» **Estratto**
---*---

Milano 1 marzo 1868 - Milano 12 maggio 1931

Adolfo Wildt: La formazione
Adolfo Wildt
nasce il 1 marzo del 1868 a Milano. Entra molto giovane nella bottega dello scultore Giuseppe Grandi dove impara a lavorare il marmo. A 18 anni è già famoso per la sua abilità nella finitura del marmo e a partire dal 1888 lavora nella bottega di Federico Villa, dove entra in contatto con alcuni dei più famosi scultori lombardi dell’epoca. Nel frattempo Wildt prosegue gli studi alla Scuola Superiore d’Arte Applicata di Brera, e più tardi all’Accademia di Belle Arti di Brera. 

Adolfo Wildt: Le prime esposizioni 
Nel 1893 la sua prima opera, un ritratto della moglie, viene esposta alla Società per le Belle Arti di Milano e subito acquisita dalla Galleria d’Arte Moderna di Roma. Dal 1894 lavora per il collezionista prussiano Franz Rose, con cui firma un contratto della durata di 18 anni. In circostanze così protette l’artista si immerge nel suo lavoro ed espone periodicamente a Milano, Monaco, Zurigo, Berlino e Dresda. Nella sua ammirazione per le opere di Adolf von Hildebrand e Auguste Rodin, Wildt fa esperimenti con il marmo per produrre effetti di trasparenza opalescente.

---*---

Voci di dati memorizzate:
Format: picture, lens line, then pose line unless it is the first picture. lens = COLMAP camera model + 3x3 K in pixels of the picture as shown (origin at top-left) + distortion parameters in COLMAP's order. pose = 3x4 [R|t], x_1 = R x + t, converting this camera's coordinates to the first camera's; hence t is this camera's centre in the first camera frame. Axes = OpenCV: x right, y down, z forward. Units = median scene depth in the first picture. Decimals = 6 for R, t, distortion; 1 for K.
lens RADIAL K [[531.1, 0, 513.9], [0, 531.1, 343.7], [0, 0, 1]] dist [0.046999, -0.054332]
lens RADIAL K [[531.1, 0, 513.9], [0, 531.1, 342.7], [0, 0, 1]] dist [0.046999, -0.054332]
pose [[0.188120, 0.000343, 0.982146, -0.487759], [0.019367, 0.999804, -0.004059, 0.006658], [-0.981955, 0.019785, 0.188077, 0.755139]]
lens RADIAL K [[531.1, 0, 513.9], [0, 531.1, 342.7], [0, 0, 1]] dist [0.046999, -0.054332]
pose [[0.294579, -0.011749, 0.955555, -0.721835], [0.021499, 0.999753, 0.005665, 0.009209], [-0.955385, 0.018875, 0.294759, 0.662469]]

---*---

» **Consegne**
A. Trascrivi il brano dell'estratto compreso tra "Adolfo Wildt: Le" e "di trasparenza opalescente.", estremi inclusi, rinominando "contratto" in "accordo".
B. Secondo l'estratto, che cosa spinge Wildt a sperimentare con il marmo per ottenere effetti di trasparenza opalescente? Rispondi in una o due frasi.
C. In base all'estratto, quale istituzione acquisisce subito la prima opera esposta da Wildt?
Per rispondere basati soltanto sull'estratto.

» **Soluzioni**
A.
Adolfo Wildt: Le prime esposizioni 
Nel 1893 la sua prima opera, un ritratto della moglie, viene esposta alla Società per le Belle Arti di Milano e subito acquisita dalla Galleria d’Arte Moderna di Roma. Dal 1894 lavora per il collezionista prussiano Franz Rose, con cui firma un accordo della durata di 18 anni. In circostanze così protette l’artista si immerge nel suo lavoro ed espone periodicamente a Milano, Monaco, Zurigo, Berlino e Dresda. Nella sua ammirazione per le opere di Adolf von Hildebrand e Auguste Rodin, Wildt fa esperimenti con il marmo per produrre effetti di trasparenza opalescente.

B. Wildt sperimenta con il marmo per la sua ammirazione verso le opere di Adolf von Hildebrand e Auguste Rodin.

C. La Galleria d'Arte Moderna di Roma.